----- Dokumen Sumber -----

Secara kebetulan, saya mampir ke
bekas ibukota Brazil yang ke-2. Bersamaan dengan rehat pameran yang biasanya
diadakan nonstop setiap minggu, akhirnya rehat seminggu karena ada perayaan
karnaval di seluruh Brazil.
Pao Açúacar dilihat dari Cristo Redentor. |
Dari Florianópolis, saya terbang ke
Rio de Janeiro untuk bergabung dengan sepupu saya dan teman-temannya.
Perjalanan dengan pesawat terbang yang memakan waktu hampir 2 jam berjalan
lancar. Sebelum mendarat, tampak pemandangan miniatur kota Rio de Janeiro yang
tertata indah. Tuhan memang Maha Besar menciptakan kota pinggir laut kebanggaan
Brazil ini.
Miniatur kota Rio de Janeiro dari pesawat. |
Sepintas tentang Rio de Janeiro
Sudah tau, kan, kalau Rio de
Janeiro pernah menjadi ibukota Brazil yang kedua (yang pertama adalah Salvador
de Bahia), kemudian pada tahun 1960, dipindahkan ke Brasilia. Selain itu, kota
ini terkenal dengan salah satu kota berbahaya di amerika latin, bahkan dunia.
Sebelum landing. |
Berbicara musik di Brazil, tentu
akrab dengan musik bossanova yang dipopulerkan oleh musisi-musisi Brazil di
tahun 1960-an. Sebut saja Vinícius de Moraes dan Tom Jobim yang berhasil
membawakan lagu Girl From Ipanema (Garota de Ipanema, judul aslinya) ke
tingkat internasional. Sejak saat itu, bossanova menjadi salah satu musik yang
diperhitungkan dan kemudian banyak melahirkan musisi dan penyanyi dengan aliran
ini.
Letak geografis Rio de Janeiro. |
Porto 5, Pantai Copacobana
Alex, sepupu saya sudah tiba
lebih dahulu bersama teman-temannya. Dia menunggu saya di Porto 5 kemudian kami
bersama-sama menuju ke apartemen salah satu temannya.

----- Bahan Belajar -----

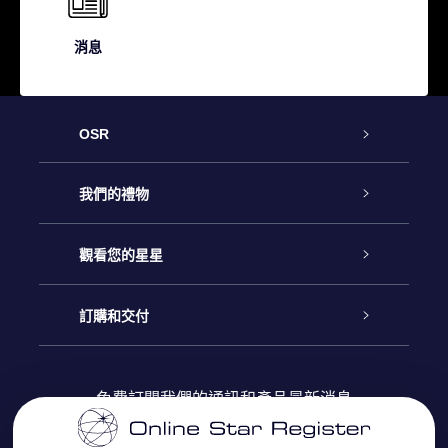
消息
OSR
客戶服務
我們的禮物
聯繫我們
Online Star禮物
觀看您的星星
博客
OSR禮物包
星星注册
訂購和交付
OSR Star Finder App
常見問題解答
Super Star 禮物
客戶登錄
免費訂閱我們的通訊和產品最新消息
個性化的Star Page
評論
OSR 禮物卡
付款資訊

-----

Petunjuk Tugas 1: Tuliskan kembali bagian dokumen sumber dengan tepat, dimulai dari kata-kata yang memuat "Pao Açúacar dilihat" dan berhenti setelah "Brazil ini.".
Petunjuk Tugas 2: Menurut dokumen sumber tentang Rio de Janeiro, mengapa pameran yang biasanya diadakan setiap minggu sempat rehat seminggu? Jelaskan dalam satu sampai tiga kalimat.
Entri-entri tersebut tidak berperan dalam pengerjaan tugas.

Ruang Jawaban 1:
Pao Açúacar dilihat dari Cristo Redentor. |
Dari Florianópolis, saya terbang ke
Rio de Janeiro untuk bergabung dengan sepupu saya dan teman-temannya.
Perjalanan dengan pesawat terbang yang memakan waktu hampir 2 jam berjalan
lancar. Sebelum mendarat, tampak pemandangan miniatur kota Rio de Janeiro yang
tertata indah. Tuhan memang Maha Besar menciptakan kota pinggir laut kebanggaan
Brazil ini.

Ruang Jawaban 2: Pameran yang biasanya diadakan tanpa henti setiap minggu akhirnya rehat seminggu karena ada perayaan karnaval di seluruh Brazil.